Time, Experience, and Descriptive Experience Sampling

Abstract: Descriptive Experience Sampling (DES) rightly encourages concrete, experience-near description of specific psychological states. But it needs to be further connected and opened up, both to the search for converging methods and objective corroborating evidence for the reports of subjective experience, and to more temporally-extended sequences in experience. I criticize DES for deliberately eradicating the dynamics of conscious experience by providing only a flash snapshot of ‘the last undisturbed moment before the beep’. This restriction rules out certain significant experiential phenomena, and renders the kind of ‘personal truth’ revealed strangely thin, by neglecting the fact that we are creatures whose present experience is often animated in many distinctive ways by our past. I query the distinction between recalling and reconstructing, and re-examine parts of two reports discussed by Hurlburt and Schwitzgebel. These examples reveal rich cross-temporal interactions that should encourage us to explore, in ways DES officially rules out, how kinaesthetic memory and autobiographical memory respectively animate present experience.

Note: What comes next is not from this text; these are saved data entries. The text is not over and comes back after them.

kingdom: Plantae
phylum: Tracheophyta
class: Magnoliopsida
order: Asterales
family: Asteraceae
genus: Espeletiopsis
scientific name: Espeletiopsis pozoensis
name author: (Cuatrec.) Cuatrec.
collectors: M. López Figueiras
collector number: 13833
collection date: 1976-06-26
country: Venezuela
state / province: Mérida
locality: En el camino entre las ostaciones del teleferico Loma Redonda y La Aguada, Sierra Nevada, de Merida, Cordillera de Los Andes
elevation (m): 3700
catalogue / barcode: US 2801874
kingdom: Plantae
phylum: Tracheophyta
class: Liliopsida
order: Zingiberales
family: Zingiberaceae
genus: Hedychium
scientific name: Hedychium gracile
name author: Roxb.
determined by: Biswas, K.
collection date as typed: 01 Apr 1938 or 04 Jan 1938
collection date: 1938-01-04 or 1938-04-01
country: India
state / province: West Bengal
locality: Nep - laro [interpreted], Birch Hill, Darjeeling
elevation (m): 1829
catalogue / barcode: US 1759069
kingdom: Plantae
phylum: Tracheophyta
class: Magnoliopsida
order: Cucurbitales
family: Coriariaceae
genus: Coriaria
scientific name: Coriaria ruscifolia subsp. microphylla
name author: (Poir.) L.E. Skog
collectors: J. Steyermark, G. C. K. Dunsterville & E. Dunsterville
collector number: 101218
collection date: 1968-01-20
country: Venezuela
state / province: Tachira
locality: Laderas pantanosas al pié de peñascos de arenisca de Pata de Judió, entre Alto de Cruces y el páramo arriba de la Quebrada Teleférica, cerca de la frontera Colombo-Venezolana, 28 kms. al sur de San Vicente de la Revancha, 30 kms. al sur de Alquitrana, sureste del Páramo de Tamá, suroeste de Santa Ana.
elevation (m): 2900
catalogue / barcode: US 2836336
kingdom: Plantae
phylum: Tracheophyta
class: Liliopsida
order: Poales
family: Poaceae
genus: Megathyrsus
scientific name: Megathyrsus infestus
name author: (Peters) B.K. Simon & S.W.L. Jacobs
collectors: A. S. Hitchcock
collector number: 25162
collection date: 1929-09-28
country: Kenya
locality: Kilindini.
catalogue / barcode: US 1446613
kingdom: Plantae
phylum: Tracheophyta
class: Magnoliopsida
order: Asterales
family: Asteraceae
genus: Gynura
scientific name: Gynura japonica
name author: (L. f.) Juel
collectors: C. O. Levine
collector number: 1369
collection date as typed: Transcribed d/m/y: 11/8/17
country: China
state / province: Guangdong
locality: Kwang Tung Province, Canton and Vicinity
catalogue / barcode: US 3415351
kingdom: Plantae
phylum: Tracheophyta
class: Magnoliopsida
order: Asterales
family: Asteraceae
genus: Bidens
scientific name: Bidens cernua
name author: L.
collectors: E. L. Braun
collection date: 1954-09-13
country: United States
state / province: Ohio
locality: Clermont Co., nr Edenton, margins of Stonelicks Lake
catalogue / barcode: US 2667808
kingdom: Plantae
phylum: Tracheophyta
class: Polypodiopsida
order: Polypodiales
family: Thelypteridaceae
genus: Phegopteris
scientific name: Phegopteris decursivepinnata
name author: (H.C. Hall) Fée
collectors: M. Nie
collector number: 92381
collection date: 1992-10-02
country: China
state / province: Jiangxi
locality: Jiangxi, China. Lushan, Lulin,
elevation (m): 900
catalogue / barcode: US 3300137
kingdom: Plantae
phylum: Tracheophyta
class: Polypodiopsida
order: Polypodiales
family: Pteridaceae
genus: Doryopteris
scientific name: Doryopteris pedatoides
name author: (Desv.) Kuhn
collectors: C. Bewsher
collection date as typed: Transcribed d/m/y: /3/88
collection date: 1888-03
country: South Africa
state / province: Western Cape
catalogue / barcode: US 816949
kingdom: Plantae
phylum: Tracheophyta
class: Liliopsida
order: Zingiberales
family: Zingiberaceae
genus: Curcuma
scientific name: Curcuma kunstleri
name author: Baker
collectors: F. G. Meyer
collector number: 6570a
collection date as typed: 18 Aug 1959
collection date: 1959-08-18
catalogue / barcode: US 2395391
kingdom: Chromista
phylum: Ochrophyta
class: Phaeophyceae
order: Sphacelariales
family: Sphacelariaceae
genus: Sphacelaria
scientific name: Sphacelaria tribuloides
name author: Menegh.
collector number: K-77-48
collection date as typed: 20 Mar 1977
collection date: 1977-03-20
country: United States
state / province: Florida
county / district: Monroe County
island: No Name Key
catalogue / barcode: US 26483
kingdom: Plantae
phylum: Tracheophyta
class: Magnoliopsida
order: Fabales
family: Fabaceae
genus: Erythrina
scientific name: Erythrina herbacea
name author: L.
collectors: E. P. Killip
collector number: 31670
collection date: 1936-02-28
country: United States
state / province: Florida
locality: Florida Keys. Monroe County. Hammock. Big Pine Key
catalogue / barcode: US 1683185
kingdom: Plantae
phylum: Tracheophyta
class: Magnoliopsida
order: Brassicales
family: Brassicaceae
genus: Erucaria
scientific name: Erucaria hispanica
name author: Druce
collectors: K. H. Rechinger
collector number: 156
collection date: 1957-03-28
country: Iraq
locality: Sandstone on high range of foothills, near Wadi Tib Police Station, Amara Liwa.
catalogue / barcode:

A slightly extended experience-sampling practice could take a central place among other methods for investigating experience.

Correspondence: John Sutton, Macquarie Centre for Cognitive Science, Macquarie University, Sydney, NSW 2109, Australia 
Email: john.sutton@mq.edu.au http://www.phil.mq.edu.au/staff/jsutton 


Maja Spener

Using First-Person Data About Consciousness

Abstract: In Describing Inner Experience, Hurlburt and Schwitzgebel explore the proper limits of scepticism about consciousness and the prospect of a scientific investigation of consciousness. Their debate with each other focuses on the question about whether we can trust people’s reports about their inner experiences and on Hurlburt’s introspective method, DES. I point out that their discussion leaves unclear the crucial question of the aims and objectives of DES. This makes it difficult genuinely to assess DES’s merits and the problems for theorizing that might be created by inaccuracy in the introspective data. I then provide a taxonomy of different introspective methods, depending on different roles played by introspective data and on the kinds of questions that are being asked. I suggest that introspective methods tasked to answer a certain group of questions — certain philosophical questions about experience — are more vulnerable to the possibility of introspective error than others.